Run it again a second time, this time with the country borders as the start points, and you can find paths towards / away from the borders.

## More ideas#

The same algorithm works on a polygon mesh. Switch to Dijkstra’s Algorithm to extend this to work with variable movement costs. Take a look at this article^{[3]} for more ideas.

There are other algorithms, some of them more easily parallelizable or GPU-friendly than Breadth First Search. See Distance Transform on Wikipedia^{[4]}. For Euclidean distance instead of Manhattan Distance, see 2D Euclidean Distance Transforms: A Comparative Study^{[5]} (PDF).

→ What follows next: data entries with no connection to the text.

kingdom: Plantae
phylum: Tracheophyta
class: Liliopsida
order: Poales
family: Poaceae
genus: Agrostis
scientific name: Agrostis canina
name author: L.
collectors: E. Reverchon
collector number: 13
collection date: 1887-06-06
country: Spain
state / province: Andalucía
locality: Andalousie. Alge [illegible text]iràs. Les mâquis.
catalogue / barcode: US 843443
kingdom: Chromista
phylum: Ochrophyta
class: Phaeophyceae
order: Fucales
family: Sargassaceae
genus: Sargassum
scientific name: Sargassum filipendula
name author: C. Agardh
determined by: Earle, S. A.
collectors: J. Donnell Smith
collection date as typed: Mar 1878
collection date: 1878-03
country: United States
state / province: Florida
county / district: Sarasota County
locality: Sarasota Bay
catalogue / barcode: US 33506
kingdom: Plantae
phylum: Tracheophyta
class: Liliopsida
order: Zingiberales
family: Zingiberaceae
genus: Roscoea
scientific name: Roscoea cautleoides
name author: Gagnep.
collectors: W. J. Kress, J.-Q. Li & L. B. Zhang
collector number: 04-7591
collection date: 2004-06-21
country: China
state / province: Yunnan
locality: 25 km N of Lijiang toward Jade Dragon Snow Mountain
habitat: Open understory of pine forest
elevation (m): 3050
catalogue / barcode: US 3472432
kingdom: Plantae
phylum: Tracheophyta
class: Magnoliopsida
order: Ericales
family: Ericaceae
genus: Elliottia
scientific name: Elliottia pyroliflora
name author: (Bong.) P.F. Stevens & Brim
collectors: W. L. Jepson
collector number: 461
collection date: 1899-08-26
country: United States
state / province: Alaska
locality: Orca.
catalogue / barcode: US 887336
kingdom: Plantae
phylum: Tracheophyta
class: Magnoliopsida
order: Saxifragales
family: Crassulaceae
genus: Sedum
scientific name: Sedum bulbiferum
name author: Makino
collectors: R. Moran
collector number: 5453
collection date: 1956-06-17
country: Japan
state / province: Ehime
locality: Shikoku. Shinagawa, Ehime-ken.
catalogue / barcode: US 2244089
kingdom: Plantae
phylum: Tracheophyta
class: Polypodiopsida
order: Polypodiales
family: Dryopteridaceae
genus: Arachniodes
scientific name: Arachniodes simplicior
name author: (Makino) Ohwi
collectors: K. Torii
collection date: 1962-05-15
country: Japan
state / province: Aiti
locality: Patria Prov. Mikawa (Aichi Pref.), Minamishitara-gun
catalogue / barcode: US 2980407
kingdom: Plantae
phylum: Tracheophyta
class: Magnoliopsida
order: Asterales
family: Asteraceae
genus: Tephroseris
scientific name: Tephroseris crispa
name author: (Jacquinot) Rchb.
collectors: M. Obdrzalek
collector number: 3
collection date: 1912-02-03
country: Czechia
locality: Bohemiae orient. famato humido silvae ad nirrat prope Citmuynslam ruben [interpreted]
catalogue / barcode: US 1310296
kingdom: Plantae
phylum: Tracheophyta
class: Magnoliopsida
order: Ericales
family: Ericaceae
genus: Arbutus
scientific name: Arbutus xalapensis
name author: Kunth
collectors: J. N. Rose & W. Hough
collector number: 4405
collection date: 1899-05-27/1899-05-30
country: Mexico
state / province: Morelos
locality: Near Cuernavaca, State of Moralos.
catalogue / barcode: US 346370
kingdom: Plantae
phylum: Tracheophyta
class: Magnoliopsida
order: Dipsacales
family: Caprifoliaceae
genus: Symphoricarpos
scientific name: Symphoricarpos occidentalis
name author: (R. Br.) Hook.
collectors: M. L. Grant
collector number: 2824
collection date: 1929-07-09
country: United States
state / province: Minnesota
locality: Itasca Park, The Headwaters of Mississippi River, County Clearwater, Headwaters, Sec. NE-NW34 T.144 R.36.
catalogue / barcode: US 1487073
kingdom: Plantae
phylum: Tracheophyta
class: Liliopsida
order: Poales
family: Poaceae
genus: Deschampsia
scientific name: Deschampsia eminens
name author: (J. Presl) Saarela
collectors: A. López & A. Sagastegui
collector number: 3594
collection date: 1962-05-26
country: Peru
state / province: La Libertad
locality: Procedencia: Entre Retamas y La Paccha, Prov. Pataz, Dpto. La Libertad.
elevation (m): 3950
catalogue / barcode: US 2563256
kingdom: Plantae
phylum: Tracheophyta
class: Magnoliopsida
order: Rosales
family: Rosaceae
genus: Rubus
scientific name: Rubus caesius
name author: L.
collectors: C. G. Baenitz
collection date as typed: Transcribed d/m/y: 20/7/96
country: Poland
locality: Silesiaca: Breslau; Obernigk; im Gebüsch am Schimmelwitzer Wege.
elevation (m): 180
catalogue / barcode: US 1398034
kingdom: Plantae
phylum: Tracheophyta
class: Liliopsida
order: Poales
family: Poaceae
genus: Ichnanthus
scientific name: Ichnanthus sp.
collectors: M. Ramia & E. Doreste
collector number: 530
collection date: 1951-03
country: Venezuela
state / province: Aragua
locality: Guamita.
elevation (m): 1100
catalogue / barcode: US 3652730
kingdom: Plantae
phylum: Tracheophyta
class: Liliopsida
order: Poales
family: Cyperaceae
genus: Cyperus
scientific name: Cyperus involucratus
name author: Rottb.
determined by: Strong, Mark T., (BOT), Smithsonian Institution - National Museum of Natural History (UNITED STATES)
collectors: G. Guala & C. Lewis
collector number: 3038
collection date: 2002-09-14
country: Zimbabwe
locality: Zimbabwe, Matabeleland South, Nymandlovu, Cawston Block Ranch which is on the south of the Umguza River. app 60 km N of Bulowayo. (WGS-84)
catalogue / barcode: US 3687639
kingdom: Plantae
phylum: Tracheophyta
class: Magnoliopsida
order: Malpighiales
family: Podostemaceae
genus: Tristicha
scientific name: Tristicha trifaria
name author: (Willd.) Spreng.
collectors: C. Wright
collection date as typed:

- In a map generation experiment
^{[6]}I started at the coastlines and used Breadth First Search with some randomness to generate rivers. - In Mapgen4 I used Breadth First Search not only for rivers but also for climate.
- In this dungeon generator I ran Breadth First Search serially instead of in parallel across all seeds, and I also put limits on how far it grows. I used this to generate dungeon rooms.

Breadth First Search can run at around 1 million nodes per second.